(Beginning of PROVIDED ENTRIES)
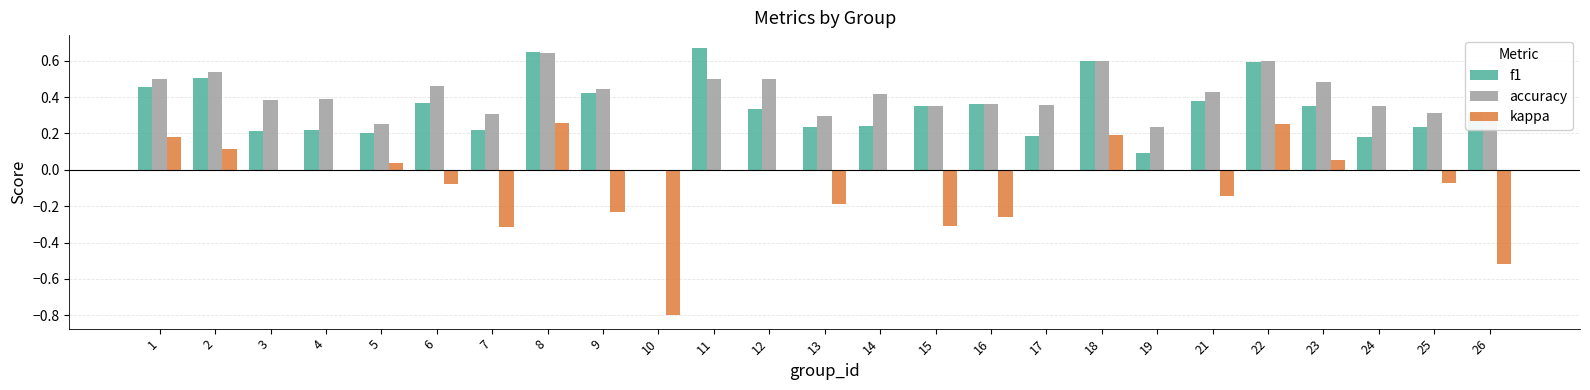

What is the sum of all f1 values?

8.4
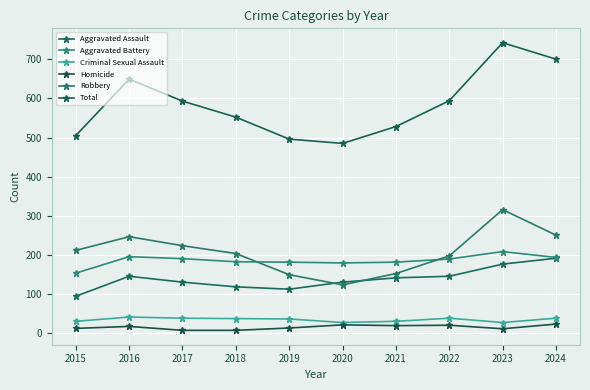

At which category is the sum across all series the highest?

2023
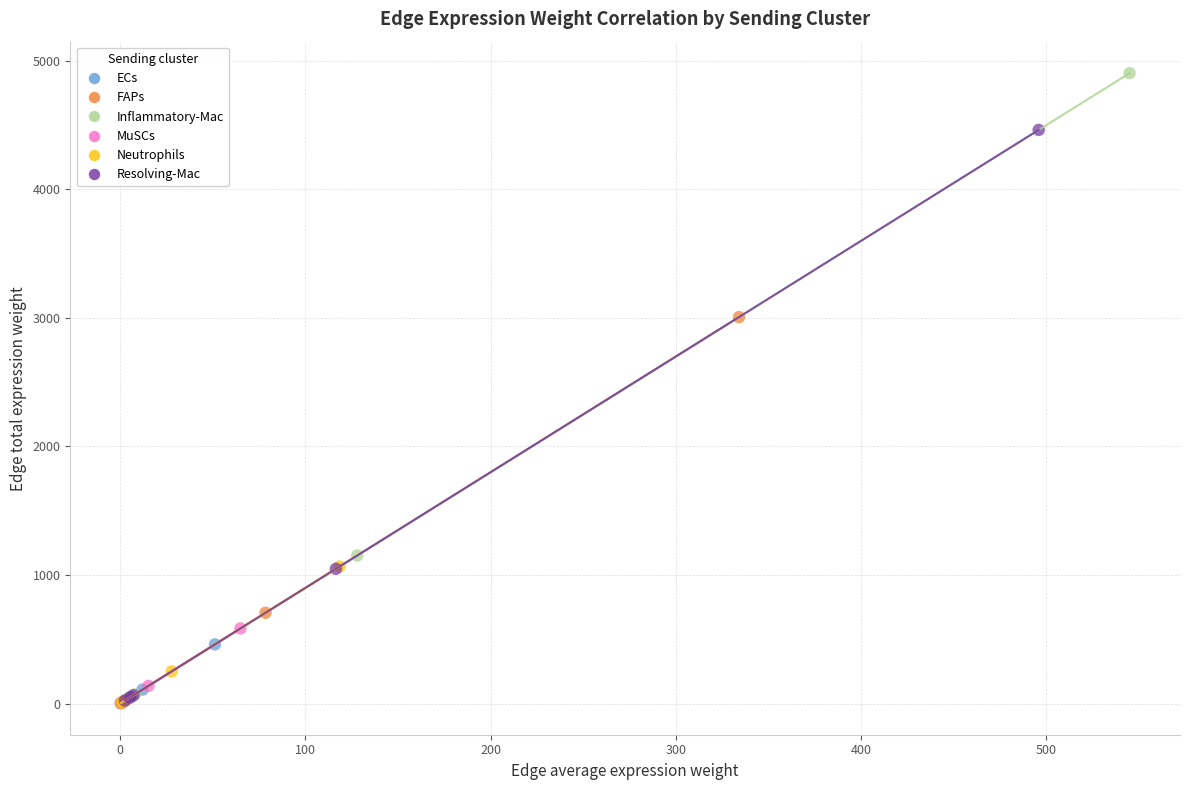

Which series has the widest spread of Y values?

Inflammatory-Mac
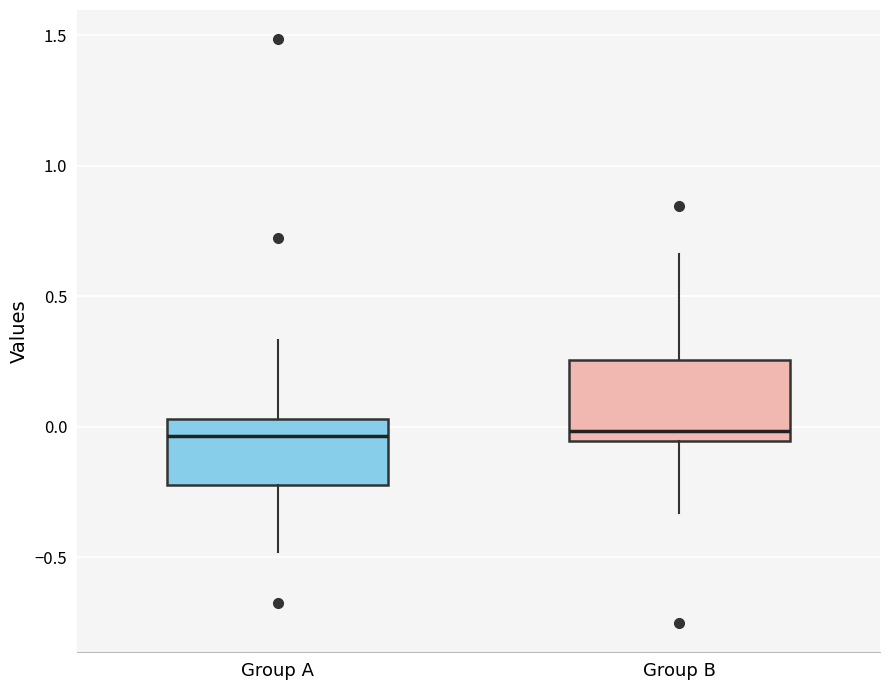

Comparing the boxes themselves (not the whiskers), which one is the tallest?

Group B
(End of PROVIDED ENTRIES)
§ **INSTRUCTION**
Pick out each line in the entries above that contains the word "values". Case counts.

§ **RESULT OF THIS TASK**
What is the sum of all f1 values?
Which series has the widest spread of Y values?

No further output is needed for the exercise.